[Page]:
No one likes to think about falling victim of abuse of any kind, but it’s important to fully understand the cycle of abuse to ensure you don’t repeat it. While those who are abused themselves are often more likely to abuse someone they love, anyone can become an abuser in the right situation. Whether you need to learn how to break the cycle of abuse or you need to know whether you or a loved one is falling victim to an abuse cycle, learning more about how it works will give you the confidence to overcome the cycle and move forward with your lives.
What Is the Cycle of Abuse Wheel?
The abuse cycle typically follows a set circle of behaviors that will continue to repeat until the cycle stops. Identifying the behavior patterns is the best way to fight back and break the cycle for good.
- The Honeymoon Stage — During this stage of the cycle, the abuser is typically apologetic, respectful and kind. He may bring her flowers or she may profess feelings of love and regret over the way she’s treated him. Communication may improve and there may be promises of change and more time spent together.
- The Tension Stage — After a period of peace and tranquility in the relationship, tension begins to build. Fights may become more common and threats and accusations may run rampant. The abuser is likely to be sarcastic, jealous and insulting. He or she may be emotionally distant, experiencing extreme mood swings, and may even become more controlling.
- The Explosion Stage — Once the tension reaches its peak, the explosion phase begins. This is the most dangerous phase and can result in injury or death for the abused. The abuser is likely to use intimidating body language, throwing things and slamming doors, threatening to leave or giving the silent treatment. Swearing and yelling are common, while some abusers will resort to physical violence at this stage. after the explosion, the cycle returns to the honeymoon stage with many apologies and promises to change.
The length of the cycle varies in each relationship and sometimes time to time. For instance, some cycles may take just a few hours to go full circle, while others may take days, weeks or even months. The problem is abusers rarely change on their own. This is why it’s so important to identify the red flags of abuse and learn how to break out of the cycle, whether you are an abuser or the abused.
The abuse cycle typically follows a set circle of behaviors that will continue to repeat until the cycle stops.
The most common abusive relationship cycle falls under the category of domestic abuse. This abuse is defined as behaviors used by one party to control the other person within the relationship. In some cases, this abuse may be physical, but many times there is a cycle of emotional abuse in the early stages. Many abusers, because they are victims of abuse in their past, don’t truly want to lash out physically, but unfortunately, it is all they know and without exercising the proper control, physical violence is inevitable over time. This is why it’s so important to break free from the emotional abuse cycle long before it comes to physical threats and actions.

[Excerpted data]:
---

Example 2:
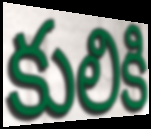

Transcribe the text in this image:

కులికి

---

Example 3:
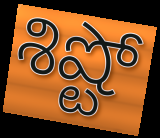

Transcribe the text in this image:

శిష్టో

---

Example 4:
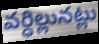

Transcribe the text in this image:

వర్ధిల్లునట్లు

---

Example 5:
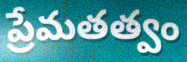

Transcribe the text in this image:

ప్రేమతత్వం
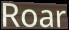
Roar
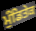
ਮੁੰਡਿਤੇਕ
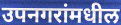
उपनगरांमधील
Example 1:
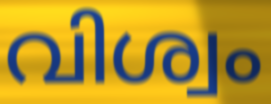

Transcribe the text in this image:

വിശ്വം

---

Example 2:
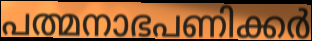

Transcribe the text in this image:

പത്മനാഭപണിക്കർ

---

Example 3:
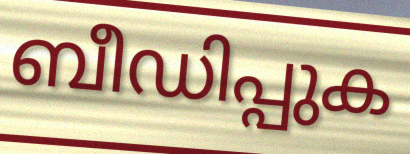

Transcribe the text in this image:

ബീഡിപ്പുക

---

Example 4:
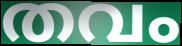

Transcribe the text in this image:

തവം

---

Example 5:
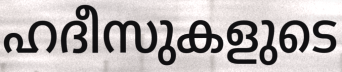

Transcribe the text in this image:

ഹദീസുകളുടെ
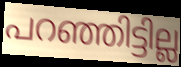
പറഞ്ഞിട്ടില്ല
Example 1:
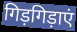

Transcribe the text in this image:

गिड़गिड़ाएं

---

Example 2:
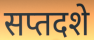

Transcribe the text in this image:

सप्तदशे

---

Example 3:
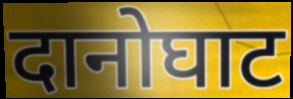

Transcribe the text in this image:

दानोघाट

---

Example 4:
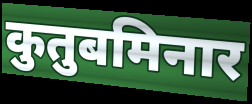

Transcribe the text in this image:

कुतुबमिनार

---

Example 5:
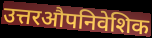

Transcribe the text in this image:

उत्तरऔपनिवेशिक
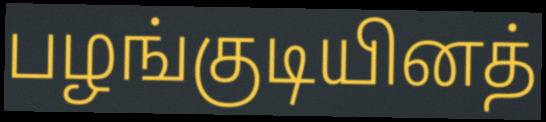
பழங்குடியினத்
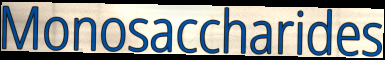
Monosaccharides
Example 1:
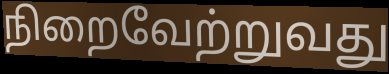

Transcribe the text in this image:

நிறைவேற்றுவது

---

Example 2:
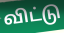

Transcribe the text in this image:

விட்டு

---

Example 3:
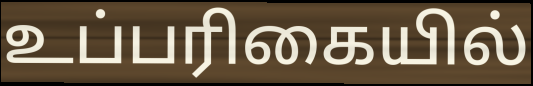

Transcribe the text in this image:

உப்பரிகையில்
==
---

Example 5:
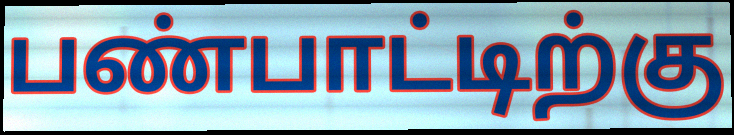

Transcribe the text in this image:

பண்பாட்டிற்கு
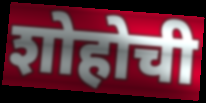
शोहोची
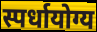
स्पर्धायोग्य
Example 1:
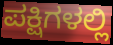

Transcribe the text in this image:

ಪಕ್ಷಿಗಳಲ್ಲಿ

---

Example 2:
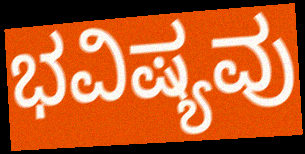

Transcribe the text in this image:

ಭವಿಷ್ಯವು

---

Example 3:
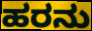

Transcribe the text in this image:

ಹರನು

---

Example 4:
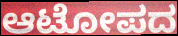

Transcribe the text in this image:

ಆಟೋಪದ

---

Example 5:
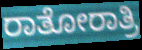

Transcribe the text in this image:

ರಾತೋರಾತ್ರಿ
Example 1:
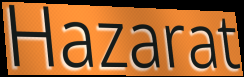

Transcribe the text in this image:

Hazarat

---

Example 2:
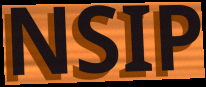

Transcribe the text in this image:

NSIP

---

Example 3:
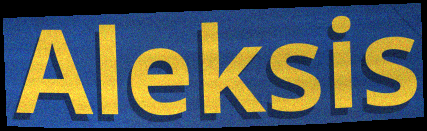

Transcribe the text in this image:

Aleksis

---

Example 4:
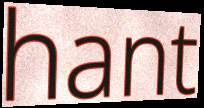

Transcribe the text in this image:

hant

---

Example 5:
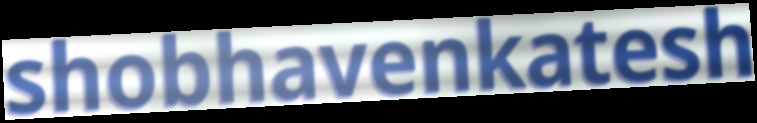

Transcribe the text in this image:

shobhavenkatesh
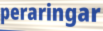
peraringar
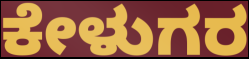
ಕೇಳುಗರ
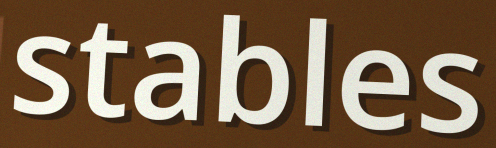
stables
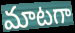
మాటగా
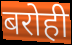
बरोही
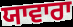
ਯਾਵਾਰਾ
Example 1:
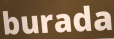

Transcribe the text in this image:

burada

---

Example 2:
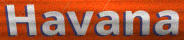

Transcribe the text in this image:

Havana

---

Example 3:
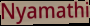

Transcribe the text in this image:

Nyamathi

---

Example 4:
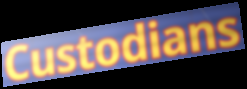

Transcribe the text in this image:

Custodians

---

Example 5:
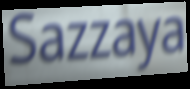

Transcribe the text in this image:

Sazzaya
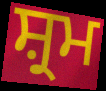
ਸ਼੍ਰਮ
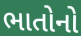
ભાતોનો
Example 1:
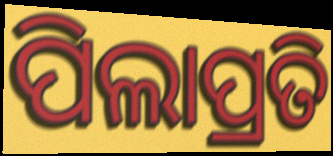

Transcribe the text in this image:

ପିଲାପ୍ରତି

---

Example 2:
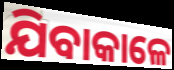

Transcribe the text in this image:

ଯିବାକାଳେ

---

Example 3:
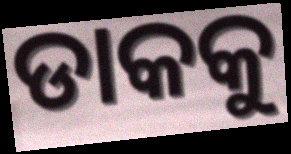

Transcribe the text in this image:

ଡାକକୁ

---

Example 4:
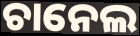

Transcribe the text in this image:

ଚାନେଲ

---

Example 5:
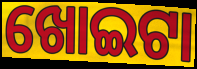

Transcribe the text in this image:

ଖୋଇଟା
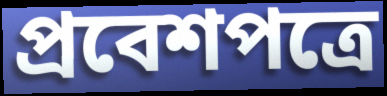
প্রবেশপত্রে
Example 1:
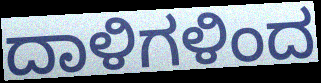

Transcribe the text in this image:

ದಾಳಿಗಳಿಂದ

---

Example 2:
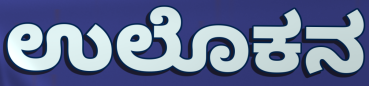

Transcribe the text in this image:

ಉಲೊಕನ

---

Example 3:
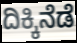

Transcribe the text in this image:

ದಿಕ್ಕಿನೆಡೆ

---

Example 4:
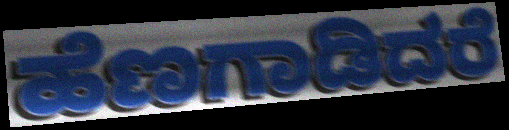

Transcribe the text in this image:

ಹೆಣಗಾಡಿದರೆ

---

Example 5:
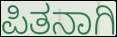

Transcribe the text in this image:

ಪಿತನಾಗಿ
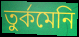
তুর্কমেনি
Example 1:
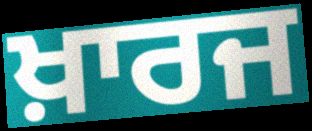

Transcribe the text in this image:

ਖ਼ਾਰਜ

[Tasks to carry out]:
• a. Which stage does the page on the cycle of abuse call the most dangerous?
• b. Quote the page on the cycle of abuse word for word, starting with "- The Honeymoon" and going on through "time spent together.".
The items are separate material from the page on the cycle of abuse.

[Exercise solutions]:
• a. The Explosion Stage

• b.
- The Honeymoon Stage — During this stage of the cycle, the abuser is typically apologetic, respectful and kind. He may bring her flowers or she may profess feelings of love and regret over the way she’s treated him. Communication may improve and there may be promises of change and more time spent together.